‘Mob lynchings are the new communal riots’: Lynch Files author Ziya Us Salam
The spate of lynchings are reflective of “vomiting the filth” which the Bharatiya Janata Party and Sangh Parivar have accumulated since 1925, Jignesh Mevani said at a book launch in New Delhi recently
In India, the lynchings, which have become the new normal and have replaced communal riots as a scourge of society and polity, did not start with Mohammad Akhlaque in Dadri in 2015; they started with the killing of Mohsin Sheikh in Pune. Alimuddin Anasari and Rakhabar are only the latest names in the list.
For the first time, the culprits did not run away, but instead displayed their victims’ bloodied faces and battered and mutilated bodies as trophies”, said veteran journalist and social commentator Ziya Us Salam at the launch programme of his latest book Lynch Files: The Forgotten Saga of Victims of Hate Crime in Delhi on February 8. “I hope I do not have to write a sequel to this book, and the catastrophic period of 2014- 19 does not return”, Salam continued. The trigger for writing the book was the burial of the news of Rakhbar’s lynching in July 2018, which the media largely tended to ignore or consigned to miniscule columns in print, he said.
Jignesh Mevani, Independent MLA from Gujarat who has also penned the foreword to the book said that the spate of lynchings are reflective of “vomiting the filth” which the BJP and the Sangh Parivar have accumulated since they came into being in 1925. The “barbaric bravado of the lynchers come from the fact that they are not only protected, but also encouraged by the ruling regime. After 2019, when the BJP is voted out of power, we need a massive cultural revolution to cleanse the filth of hate and bigotry which has accumulated in society and polity”, he said.
“Lynching is a one-sided kind of rioting where one sees a complete collaboration of the police machinery with the perpetrators.

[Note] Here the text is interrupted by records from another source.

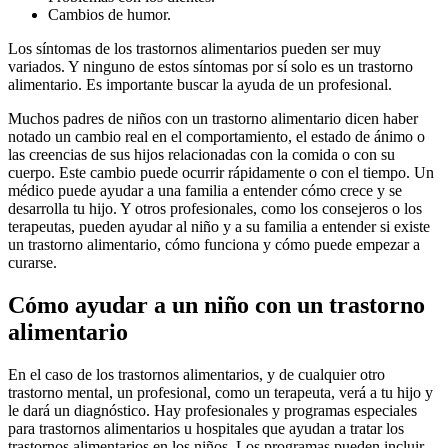
Cambios de humor.
Los síntomas de los trastornos alimentarios pueden ser muy
variados. Y ninguno de estos síntomas por sí solo es un trastorno
alimentario. Es importante buscar la ayuda de un profesional.
Muchos padres de niños con un trastorno alimentario dicen haber
notado un cambio real en el comportamiento, el estado de ánimo o
las creencias de sus hijos relacionadas con la comida o con su
cuerpo. Este cambio puede ocurrir rápidamente o con el tiempo. Un
médico puede ayudar a una familia a entender cómo crece y se
desarrolla tu hijo. Y otros profesionales, como los consejeros o los
terapeutas, pueden ayudar al niño y a su familia a entender si existe
un trastorno alimentario, cómo funciona y cómo puede empezar a
curarse.
Cómo ayudar a un niño con un trastorno
alimentario
En el caso de los trastornos alimentarios, y de cualquier otro
trastorno mental, un profesional, como un terapeuta, verá a tu hijo y
le dará un diagnóstico. Hay profesionales y programas especiales
para trastornos alimentarios u hospitales que ayudan a tratar los
trastornos alimentarios en los niños. Los programas pueden incluir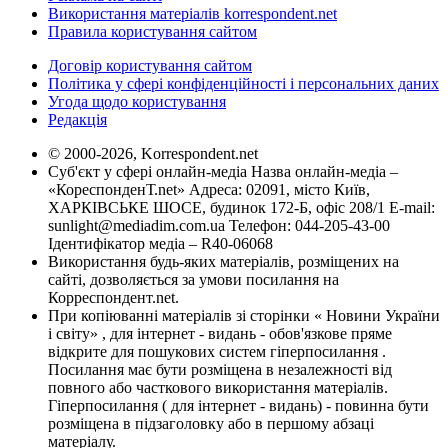
Використання матеріалів korrespondent.net
Правила користування сайтом
Договір користування сайтом
Політика у сфері конфіденційності і персональних даних
Угода щодо користування
Редакція
© 2000-2026, Korrespondent.net
Суб'єкт у сфері онлайн-медіа Назва онлайн-медіа –
«КореспонденТ.net» Адреса: 02091, місто Київ,
ХАРКІВСЬКЕ ШОСЕ, будинок 172-Б, офіс 208/1 E-mail:
sunlight@mediadim.com.ua
Телефон: 044-205-43-00
Ідентифікатор медіа – R40-06068
Використання будь-яких матеріалів, розміщених на
сайті, дозволяється за умови посилання на
Корреспондент.net.
При копіюванні матеріалів зі сторінки « Новини України
і світу» , для інтернет - видань - обов'язкове пряме
відкрите для пошукових систем гіперпосилання .
Посилання має бути розміщена в незалежності від
повного або часткового використання матеріалів.
Гіперпосилання ( для інтернет - видань) - повинна бути
розміщена в підзаголовку або в першому абзаці
матеріалу.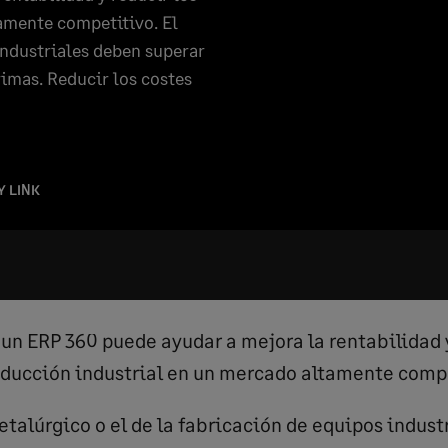
amente competitivo. El
industriales deben superar
imas. Reducir los costes
Y LINK
n ERP 360 puede ayudar a mejora la rentabilidad y
oducción industrial en un mercado altamente comp
etalúrgico o el de la fabricación de equipos indus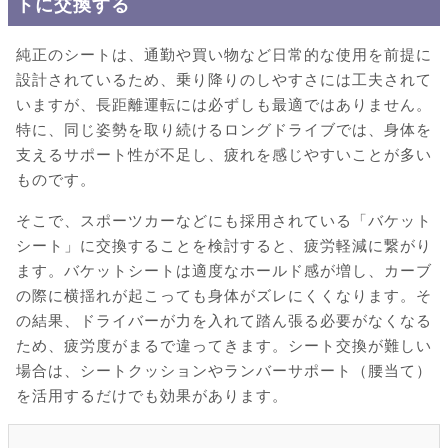
トに交換する
純正のシートは、通勤や買い物など日常的な使用を前提に
設計されているため、乗り降りのしやすさには工夫されて
いますが、長距離運転には必ずしも最適ではありません。
特に、同じ姿勢を取り続けるロングドライブでは、身体を
支えるサポート性が不足し、疲れを感じやすいことが多い
ものです。
そこで、スポーツカーなどにも採用されている「バケット
シート」に交換することを検討すると、疲労軽減に繋がり
ます。バケットシートは適度なホールド感が増し、カーブ
の際に横揺れが起こっても身体がズレにくくなります。そ
の結果、ドライバーが力を入れて踏ん張る必要がなくなる
ため、疲労度がまるで違ってきます。シート交換が難しい
場合は、シートクッションやランバーサポート（腰当て）
を活用するだけでも効果があります。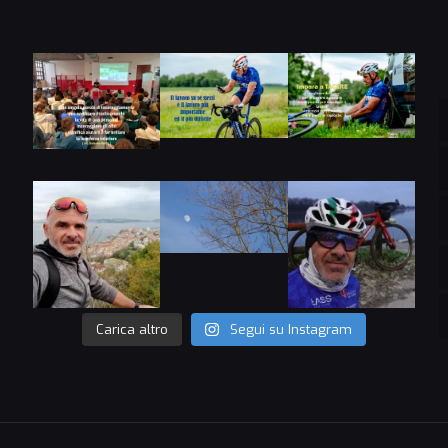
Carica altro
Segui su Instagram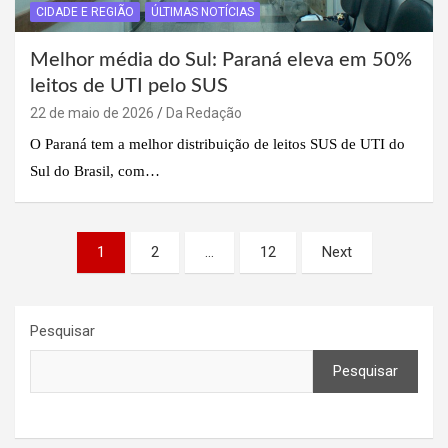
CIDADE E REGIÃO
ÚLTIMAS NOTÍCIAS
Melhor média do Sul: Paraná eleva em 50%
leitos de UTI pelo SUS
22 de maio de 2026
Da Redação
O Paraná tem a melhor distribuição de leitos SUS de UTI do
Sul do Brasil, com…
Paginação
1
2
…
12
Next
de
posts
Pesquisar
Pesquisar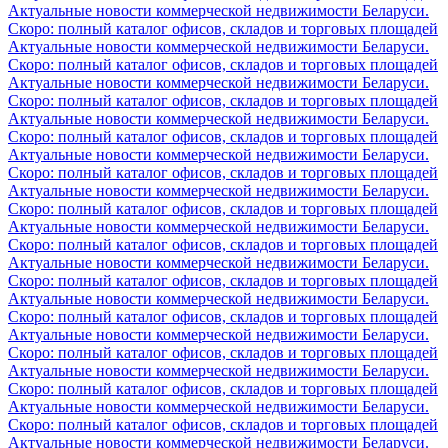
Актуальные новости коммерческой недвижимости Беларуси.
Скоро: полный каталог офисов, складов и торговых площадей
Актуальные новости коммерческой недвижимости Беларуси.
Скоро: полный каталог офисов, складов и торговых площадей
Актуальные новости коммерческой недвижимости Беларуси.
Скоро: полный каталог офисов, складов и торговых площадей
Актуальные новости коммерческой недвижимости Беларуси.
Скоро: полный каталог офисов, складов и торговых площадей
Актуальные новости коммерческой недвижимости Беларуси.
Скоро: полный каталог офисов, складов и торговых площадей
Актуальные новости коммерческой недвижимости Беларуси.
Скоро: полный каталог офисов, складов и торговых площадей
Актуальные новости коммерческой недвижимости Беларуси.
Скоро: полный каталог офисов, складов и торговых площадей
Актуальные новости коммерческой недвижимости Беларуси.
Скоро: полный каталог офисов, складов и торговых площадей
Актуальные новости коммерческой недвижимости Беларуси.
Скоро: полный каталог офисов, складов и торговых площадей
Актуальные новости коммерческой недвижимости Беларуси.
Скоро: полный каталог офисов, складов и торговых площадей
Актуальные новости коммерческой недвижимости Беларуси.
Скоро: полный каталог офисов, складов и торговых площадей
Актуальные новости коммерческой недвижимости Беларуси.
Скоро: полный каталог офисов, складов и торговых площадей
Актуальные новости коммерческой недвижимости Беларуси.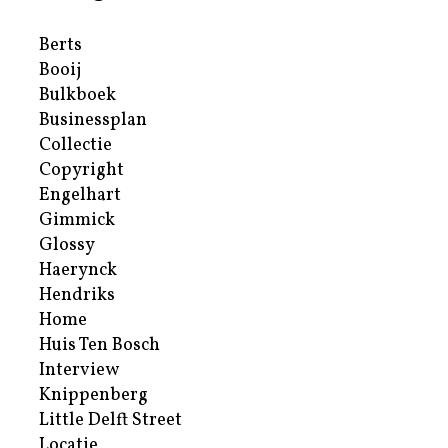
Berts
Booij
Bulkboek
Businessplan
Collectie
Copyright
Engelhart
Gimmick
Glossy
Haerynck
Hendriks
Home
Huis Ten Bosch
Interview
Knippenberg
Little Delft Street
Locatie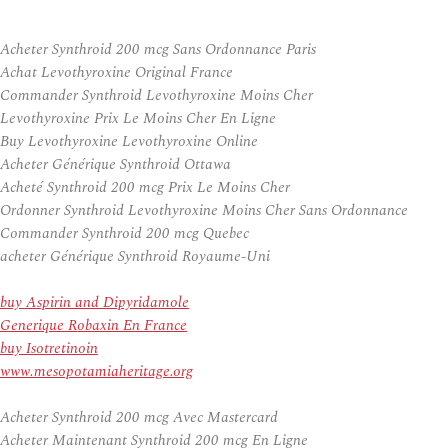
Acheter Synthroid 200 mcg Sans Ordonnance Paris
Achat Levothyroxine Original France
Commander Synthroid Levothyroxine Moins Cher
Levothyroxine Prix Le Moins Cher En Ligne
Buy Levothyroxine Levothyroxine Online
Acheter Générique Synthroid Ottawa
Acheté Synthroid 200 mcg Prix Le Moins Cher
Ordonner Synthroid Levothyroxine Moins Cher Sans Ordonnance
Commander Synthroid 200 mcg Quebec
acheter Générique Synthroid Royaume-Uni
buy Aspirin and Dipyridamole
Generique Robaxin En France
buy Isotretinoin
www.mesopotamiaheritage.org
Acheter Synthroid 200 mcg Avec Mastercard
Acheter Maintenant Synthroid 200 mcg En Ligne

This normalizing of heinous crimes among substantial sections of society is facilitated by certain sections of the media and social media”, said activist lawyer Prashant Bhushan. Referring to journalist Swati Chaturvedi’s book I Am a Troll, in which she exposed how Narendra Modi encourages bigotry on Twitter courtesy the BJP’s IT Cell, Bhushan said that it is disgraceful to see the prime minister participate in this grotesque vulgarity.” He lamented.
“In three months from now, we will be rid of this government, but the cleansing of the public psyche would be a daunting task. It would require a massive civil society effort to remove this poison and desensitization of humanity”, he said, echoing Mevani.

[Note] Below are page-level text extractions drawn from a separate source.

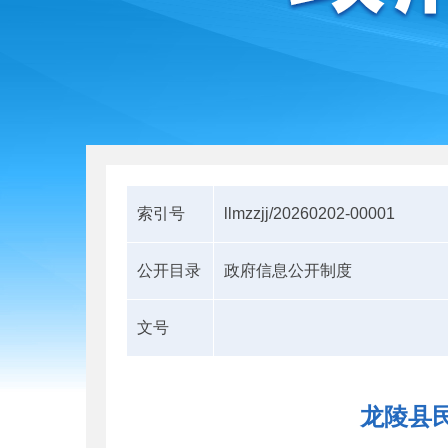
索引号
llmzzjj/20260202-00001
公开目录
政府信息公开制度
文号
龙陵县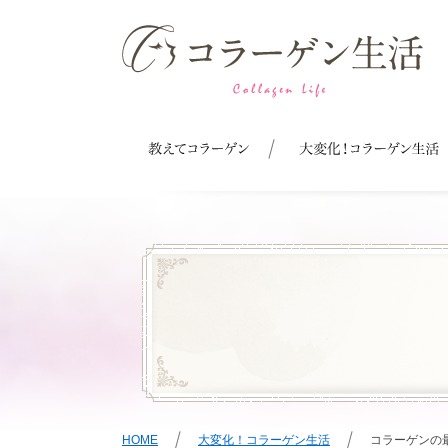
HOME
大変化！コラーゲン生活
コラーゲンの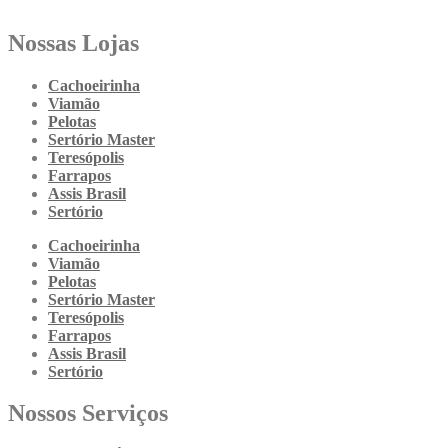
Nossas Lojas
Cachoeirinha
Viamão
Pelotas
Sertório Master
Teresópolis
Farrapos
Assis Brasil
Sertório
Cachoeirinha
Viamão
Pelotas
Sertório Master
Teresópolis
Farrapos
Assis Brasil
Sertório
Nossos Serviços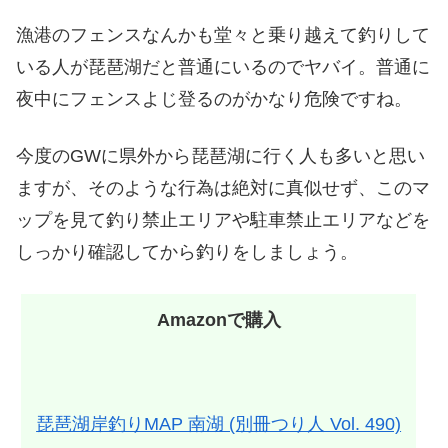
漁港のフェンスなんかも堂々と乗り越えて釣りして
いる人が琵琶湖だと普通にいるのでヤバイ。普通に
夜中にフェンスよじ登るのがかなり危険ですね。
今度のGWに県外から琵琶湖に行く人も多いと思い
ますが、そのような行為は絶対に真似せず、このマ
ップを見て釣り禁止エリアや駐車禁止エリアなどを
しっかり確認してから釣りをしましょう。
Amazonで購入
琵琶湖岸釣りMAP 南湖 (別冊つり人 Vol. 490)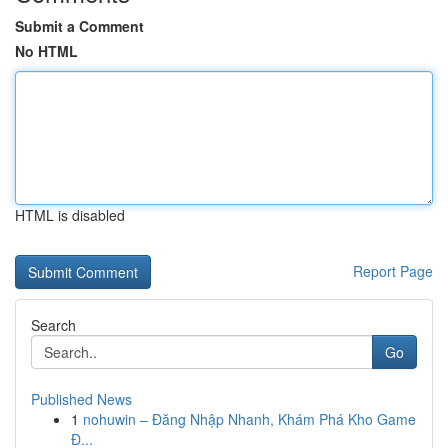
Submit a Comment
No HTML
HTML is disabled
Report Page
Search
Go
Published News
1
nohuwin – Đăng Nhập Nhanh, Khám Phá Kho Game
Đ...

Speaker after speaker reiterated the need to cleanse out the filth of hatred from society
Professor Apoorvanand Jha of Delhi University, a prolific commentator on society and human rights activist, said that Muslims are not in a position to protest against lynchings as Dalits do, even if they have to bear the brunt of the heinous and gruesome hate crimes. This leads one to suspect if Hindus can think with sympathy and humanity.

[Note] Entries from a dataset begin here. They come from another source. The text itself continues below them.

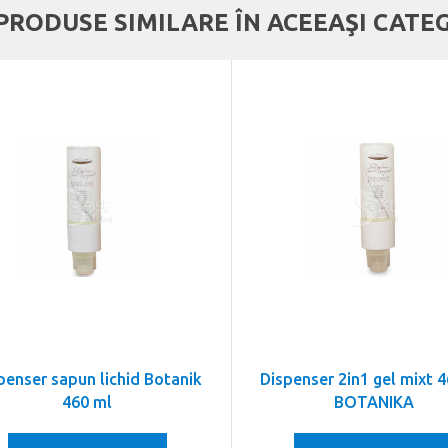
 PRODUSE SIMILARE ÎN ACEEAŞI CATE
penser sapun lichid Botanik
Dispenser 2in1 gel mixt 
460 ml
BOTANIKA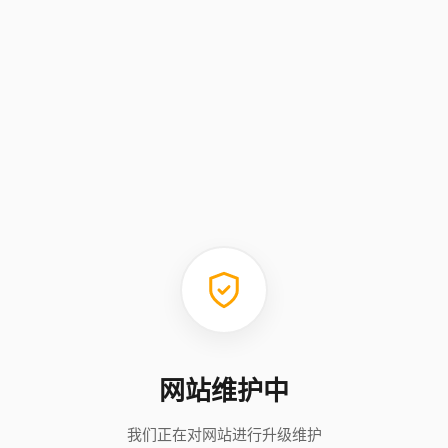
网站维护中
我们正在对网站进行升级维护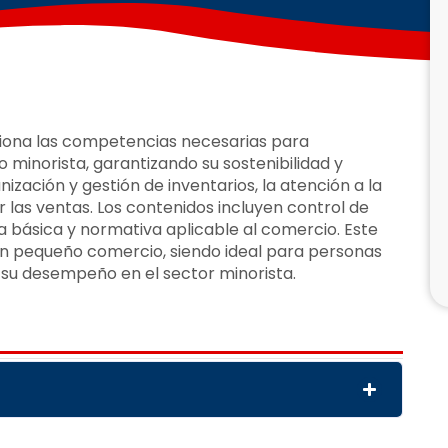
ona las competencias necesarias para
 minorista, garantizando su sostenibilidad y
zación y gestión de inventarios, la atención a la
r las ventas. Los contenidos incluyen control de
a básica y normativa aplicable al comercio. Este
un pequeño comercio, siendo ideal para personas
su desempeño en el sector minorista.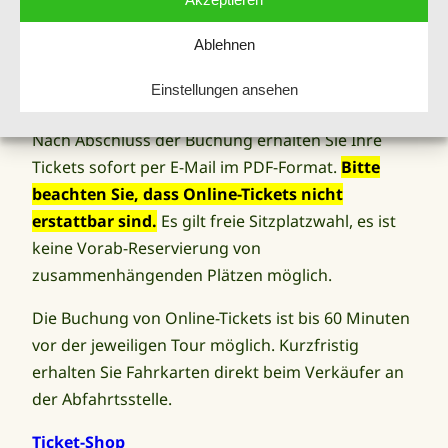
Ihren Wunschtermin reservieren. Die Buchung ist
für Gruppen von bis zu 10 Personen möglich, und
Ablehnen
die Bezahlung erfolgt bequem per Kreditkarte.
Einstellungen ansehen
(PayPal, Mastercard, American Express & Visa)
Nach Abschluss der Buchung erhalten Sie Ihre
Tickets sofort per E-Mail im PDF-Format.
Bitte
beachten Sie, dass Online-Tickets nicht
erstattbar sind.
Es gilt freie Sitzplatzwahl, es ist
keine Vorab-Reservierung von
zusammenhängenden Plätzen möglich.
Die Buchung von Online-Tickets ist bis 60 Minuten
vor der jeweiligen Tour möglich. Kurzfristig
erhalten Sie Fahrkarten direkt beim Verkäufer an
der Abfahrtsstelle.
Ticket-Shop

Ghazala Jamil, professor at JNU’s Centre for Law and Governance, echoed Apoorvanand and said that “Because Muslims cannot protest lynchings on a pan-India scale, others also feel emboldened, and this leads to a social death.” The narratives in the book are therapeutic, because they give one agency to see what is happening to us, and gather resources to counter it, she said.
She then went on to question the constitution as a secular document, because it disguises the ban on cow slaughter as scientific management and protection of cattle, though some of the founders were vehemently against such an approach.
Veteran journalist and peace activist John Dayal said that Salam’s book is not a “book for Muslims, who have been the major victims of lynchings, but a mirror to India.” Recalling his journeys with Karwaan-e- Mohabbat’s visits to all the victims of lynching, he said that there was a sinister pattern to the incidents- counter cases of illegal cow slaughter have been filed against the surviving family members, especially the male youth. “So instead of fighting for justice, they have been forced to fight to save and protect the living”, he said. “This incandescent Islamophobia has spread so deep, that it would require a new kind of soap to be cleansed out for good”, he asserted.